Patriot and TPL came together in June 2005 to settle a long-standing patent dispute so they could jointly pursue licensing revenue from third parties. The TPL Group (Cupertino, Calif.) has been granted full responsibility and authority for the commercialization and licensing of a unified portfolio of 10 patents.

Prior to the Patriot-TPL agreement, Patriot had been prosecuting litigation against major Japanese systems companies for alleged patent infringement — including Fujitsu — without success. TPL, which assumed responsibility for pursuing litigation on behalf of both companies following the agreement, filed a patent infringement suit alleging against Fujitsu and other Japanese companies last October.

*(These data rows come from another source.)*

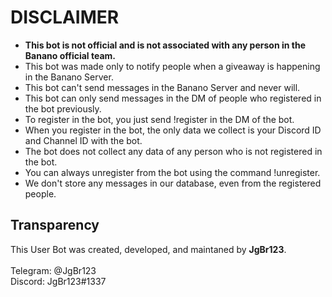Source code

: # DISCLAIMER

- **This bot is not official and is not associated with any person in the Banano official team.**
- This bot was made only to notify people when a giveaway is happening in the Banano Server.
- This bot can't send messages in the Banano Server and never will.
- This bot can only send messages in the DM of people who registered in the bot previously.
- To register in the bot, you just send !register in the DM of the bot.
- When you register in the bot, the only data we collect is your Discord ID and Channel ID with the bot.
- The bot does not collect any data of any person who is not registered in the bot.
- You can always unregister from the bot using the command !unregister.
- We don't store any messages in our database, even from the registered people.

## Transparency

This User Bot was created, developed, and maintaned by **JgBr123**.
</br></br>
Telegram: @JgBr123
</br>
Discord: JgBr123#1337
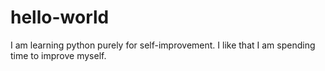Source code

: # hello-world
I am learning python purely for self-improvement.
I like that I am spending time to improve myself.
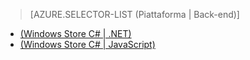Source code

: ﻿> [AZURE.SELECTOR-LIST (Piattaforma | Back-end)]
- [(Windows Store C# | .NET)](../articles/mobile-services-dotnet-backend-windows-store-dotnet-aad-rbac.md)
- [(Windows Store C# | JavaScript)](../articles/mobile-services-javascript-backend-windows-store-dotnet-aad-rbac.md)

<!--HONumber=49-->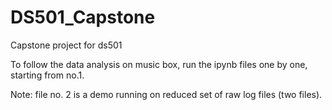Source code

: # DS501_Capstone

Capstone project for ds501

To follow the data analysis on music box, run the ipynb files one by one, starting from no.1.

Note: file no. 2 is a demo running on reduced set of raw log files (two files). 
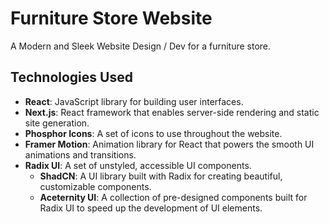 # Furniture Store Website

A Modern and Sleek Website Design / Dev for a furniture store.

## Technologies Used

- **React**: JavaScript library for building user interfaces.
- **Next.js**: React framework that enables server-side rendering and static site generation.
- **Phosphor Icons**: A set of icons to use throughout the website.
- **Framer Motion**: Animation library for React that powers the smooth UI animations and transitions.
- **Radix UI**: A set of unstyled, accessible UI components.
  - **ShadCN**: A UI library built with Radix for creating beautiful, customizable components.
  - **Aceternity UI**: A collection of pre-designed components built for Radix UI to speed up the development of UI elements.
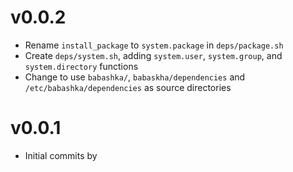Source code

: # v0.0.2

- Rename `install_package` to `system.package` in `deps/package.sh`
- Create `deps/system.sh`, adding `system.user`, `system.group`, and `system.directory` functions
- Change to use `babashka/`, `babaskha/dependencies` and `/etc/babashka/dependencies` as source directories

# v0.0.1

- Initial commits by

Leckrone said Alliacense has contacted hundreds of system manufacturers around the globe and claimed that competition for early licensing berths in key market sectors has become intense.

"Once digital hardware vendors recognize their broad reliance on the intellectual property protected by the MMP Portfolio, they appreciate the critical need to secure continued access to the fundamental MMP technologies," Leckrone said.

The MMP portfolio is named after inventor Charles H. Moore, chief technology officer of TPL Group, who is known for inventing the Forth software programming language and for his work in the 1980s on stack-based microprocessors.